Data Model Designer
Designs data schemas that balance normalization for integrity with denormalization for performance, producing entity-relationship models, migration strategies, and data evolution guidelines.
Guiding Principle
"Normalize until it hurts, denormalize until it works."
Procedure
Step 1 — Domain Entity Discovery
- Extract entities from the domain model, user stories, or existing codebase.
- Identify attributes for each entity, marking required vs. optional and data types.
- Map relationships: one-to-one, one-to-many, many-to-many with cardinality notation.
- Identify aggregate roots (DDD) — these become primary tables or document collections.
- Produce an initial ER diagram.
Step 2 — Normalize the Model
- Apply First Normal Form: eliminate repeating groups, ensure atomic values.
- Apply Second Normal Form: remove partial dependencies on composite keys.
- Apply Third Normal Form: remove transitive dependencies.
- Evaluate Boyce-Codd Normal Form for critical tables handling financial or audit data.
- Document each normalization decision with the trade-off rationale.
Step 3 — Strategic Denormalization
- Identify read-heavy access patterns that would require expensive joins.

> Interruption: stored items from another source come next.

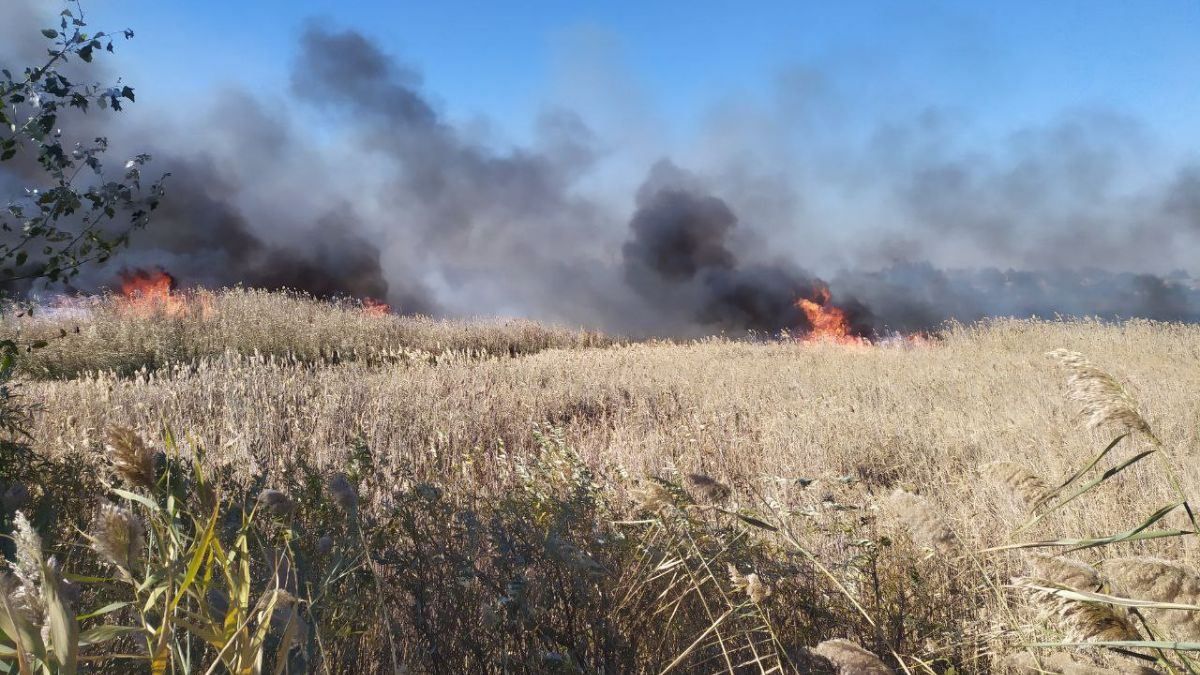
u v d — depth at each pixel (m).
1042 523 4.12
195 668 1.72
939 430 7.41
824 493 4.30
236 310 17.70
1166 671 2.00
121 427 1.44
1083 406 1.85
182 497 2.08
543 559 2.82
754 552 3.13
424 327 19.98
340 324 18.23
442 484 4.46
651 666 2.58
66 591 1.30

- Apply calculated/materialized columns for frequently computed values.
- Consider read replicas, materialized views, or CQRS read models for reporting queries.
- Document every denormalization with: reason, staleness tolerance, refresh strategy.
- Evaluate document embedding vs. referencing for NoSQL stores.
Step 4 — Evolution & Governance
- Define a migration strategy: forward-only migrations with version tracking (Flyway, Alembic).
- Establish naming conventions: snake_case for SQL, camelCase for document stores.
- Specify indexing strategy for the top access patterns.
- Document data retention policies and archival strategy.
- Produce the final schema DDL or document schema with validation rules.
Quality Criteria
- Every entity has a clearly defined primary key strategy (surrogate vs. natural).
- All denormalizations are documented with staleness tolerance and refresh mechanism.
- Indexing strategy covers the top 5 query patterns by frequency.
- Schema supports the identified access patterns without full table scans on core queries.
Anti-Patterns
- Premature denormalization before understanding actual access patterns ("optimize by guessing").
- Entity-Attribute-Value (EAV) tables as a substitute for proper schema design.
- Using JSON columns as a catch-all for unmodeled data, bypassing relational constraints.
- Missing foreign key constraints in relational databases ("we'll enforce it in the app layer").